A crackdown by the United States on cotton imports from China's Xinjiang region is a "big red flag" that should spur retailers to ensure their supply chains are free of forced labor involving Uighur Muslims, according to a senior US customs official.
US Customs and Border Protection (CBP) said this week it would detain all imports of cotton and tomato products from Xinjiang and require companies to either prove the products were slavery-free or ship them elsewhere.
The United Nations estimates at least 1 million Uighurs and other Muslims have been detained in Xinjiang, and many are said to be put to work. China denies mistreatment and says the camps are vocational training centers needed to combat extremism.
CBP official Brenda Smith said seizing imports would "send a message" over forced labor concerns in Xinjiang but that businesses had an even bigger role to play in preventing tainted cotton from entering the United States.
"(The order) is a big red flag ... a strong recommendation that the business community remove the risk from their supply chains," Smith, executive assistant commissioner of CBP's trade office, told the Thomson Reuters Foundation in an interview.
"What is most important is that businesses hear the message and take action."
Smith said she expected US retailers to do due diligence down to the third or fourth tiers of their supply chains. Yet labor rights campaigners say most brands have limited to no knowledge around sourcing beyond their main "Tier 1" suppliers.
The US government agency estimates that about $9 billion of cotton goods and $10 million worth of tomato products were imported from China into the United States in the past year.
Under a 2016 law, it is illegal to import goods into the United States that are made entirely or in part by forced labor - which includes prison work, bonded labor and child labor.
The western province of Xinjiang - home to about 11 million ethnic Uighurs - produces about 85% of China's cotton and 20% of the global supply, which is used by fashion brands worldwide.
The region-wide crackdown follows a move last month to block cotton imports from China's largest producer, the military-linked Xinjiang Production and Construction Corps (XPCC).
About 43 shipments of cotton-based goods have been detained at US entry ports since the XPCC order, according to CBP.
Labor rights and supply chain experts have welcomed the Xinjiang-wide order but said enforcing it would be difficult.
Apparel and retail groups said in a joint statement this week that members were working to remove forced labor from their supply chains but hoped to work with CBP "to make sure that enforcement is smart, transparent, targeted and effective".
While most brands say they do not source directly from factories in Xinjiang, their supply chains are likely tainted by cotton picked by Uighurs that is exported across China and used by other suppliers, according to campaigners and researchers.
"The complexity and opacity of the brands' supply chains create major challenges and CBP's track record on enforcement is mixed, but it can be done," Scott Nova, head of the US-based Workers Rights Consortium (WRC), said in a statement this week.
CBP's drive to prevent imports made by forced labor has been hampered by a lack of skilled staff and reliable data, the US Government Accountability Office said in October.

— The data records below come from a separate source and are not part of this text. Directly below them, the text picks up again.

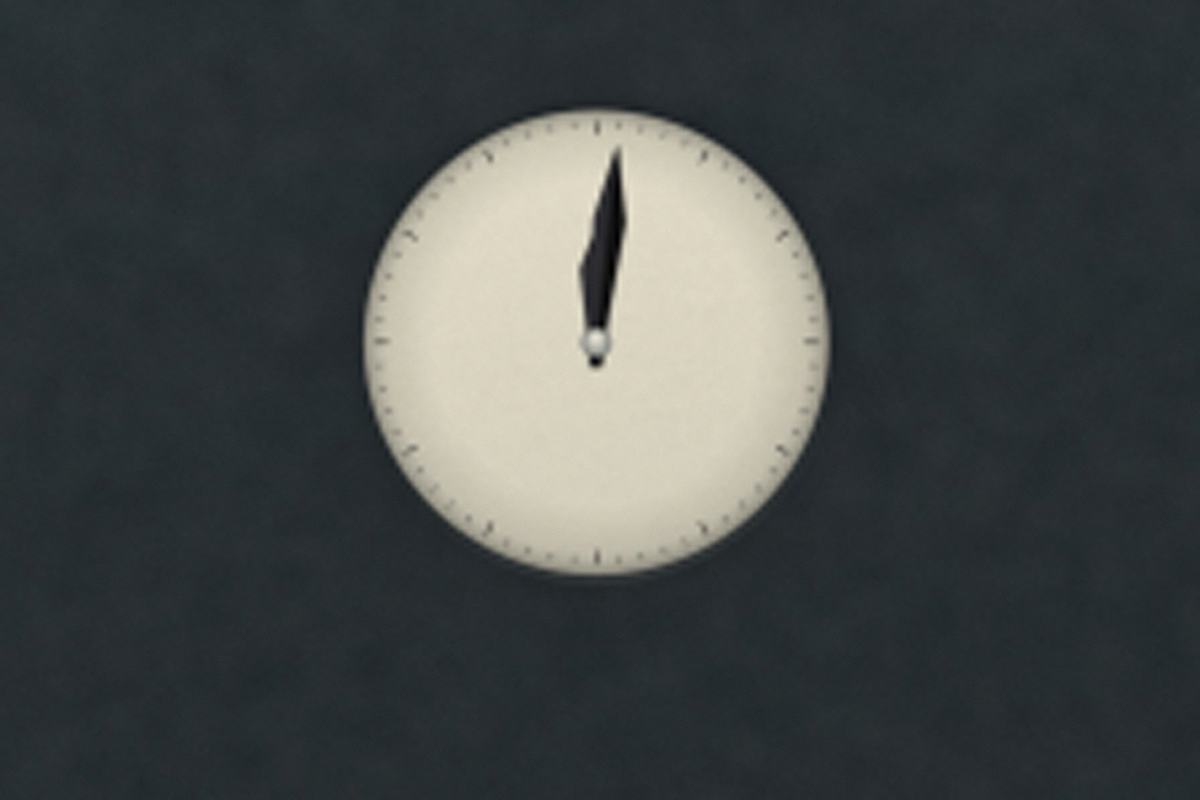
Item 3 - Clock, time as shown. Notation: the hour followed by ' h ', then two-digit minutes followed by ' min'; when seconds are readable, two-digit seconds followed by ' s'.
12 h 01 min
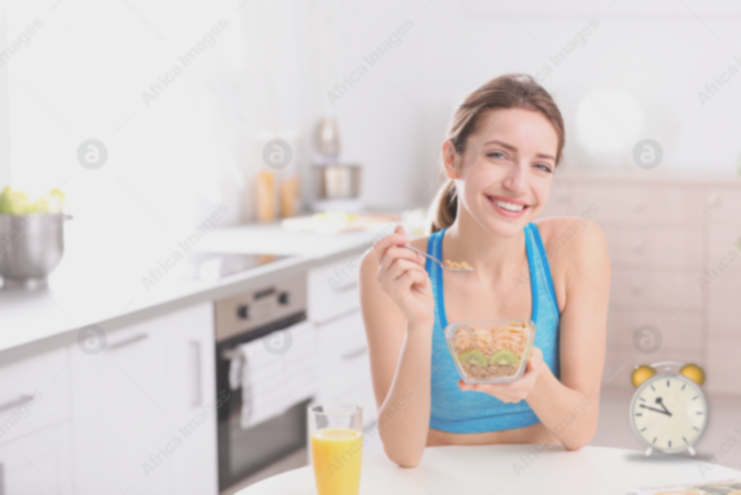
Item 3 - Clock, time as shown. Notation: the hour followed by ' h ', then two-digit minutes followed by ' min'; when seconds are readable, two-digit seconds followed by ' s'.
10 h 48 min
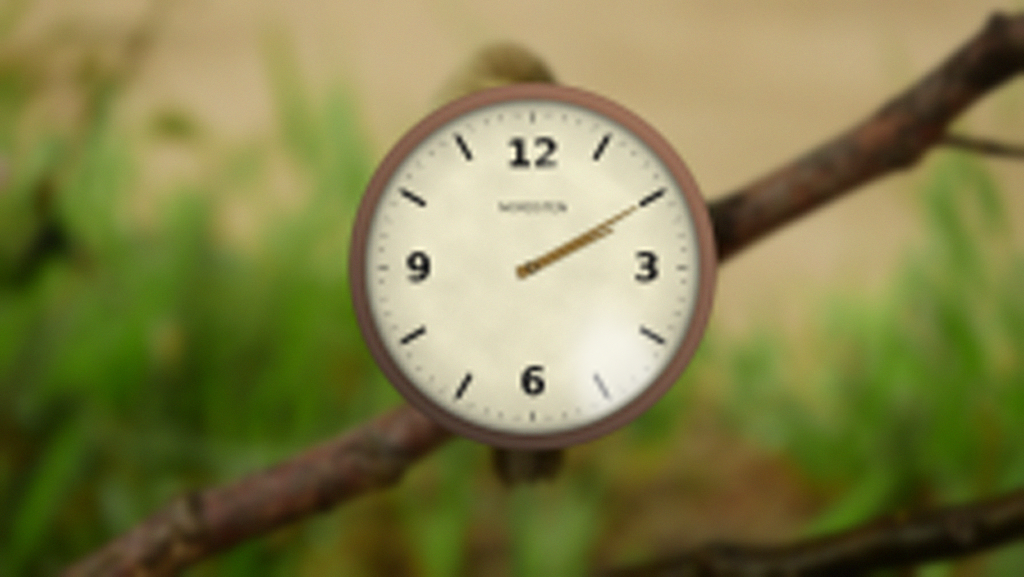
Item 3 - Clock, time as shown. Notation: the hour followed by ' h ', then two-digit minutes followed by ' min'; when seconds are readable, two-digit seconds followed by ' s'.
2 h 10 min
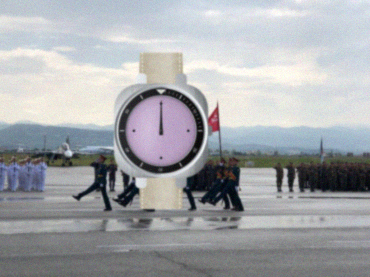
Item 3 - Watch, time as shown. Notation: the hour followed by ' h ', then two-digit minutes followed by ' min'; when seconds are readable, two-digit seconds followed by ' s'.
12 h 00 min
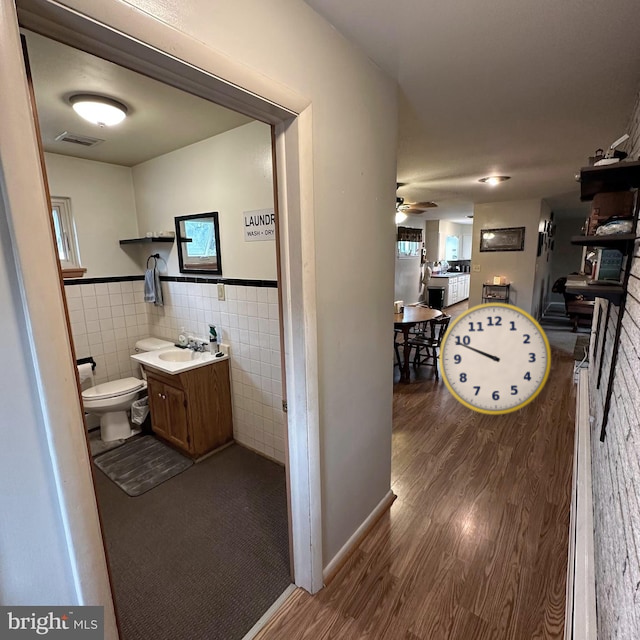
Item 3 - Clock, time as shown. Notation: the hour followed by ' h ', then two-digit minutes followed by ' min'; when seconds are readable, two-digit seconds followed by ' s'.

The agency's efforts to address forced labor have "evolved significantly" over the last five years, Smith said. CBP was unable to provide data on staff numbers and budgets by deadline.
Smith acknowledged that implementing the new order would be challenging but said CBP was testing new technology to assess finished goods and garments and pinpoint the source of cotton.
"For now, the best way to identify origin of cotton is to go back and ask questions," she said. "That's certainly what we'll be doing and hope the business community will do as well."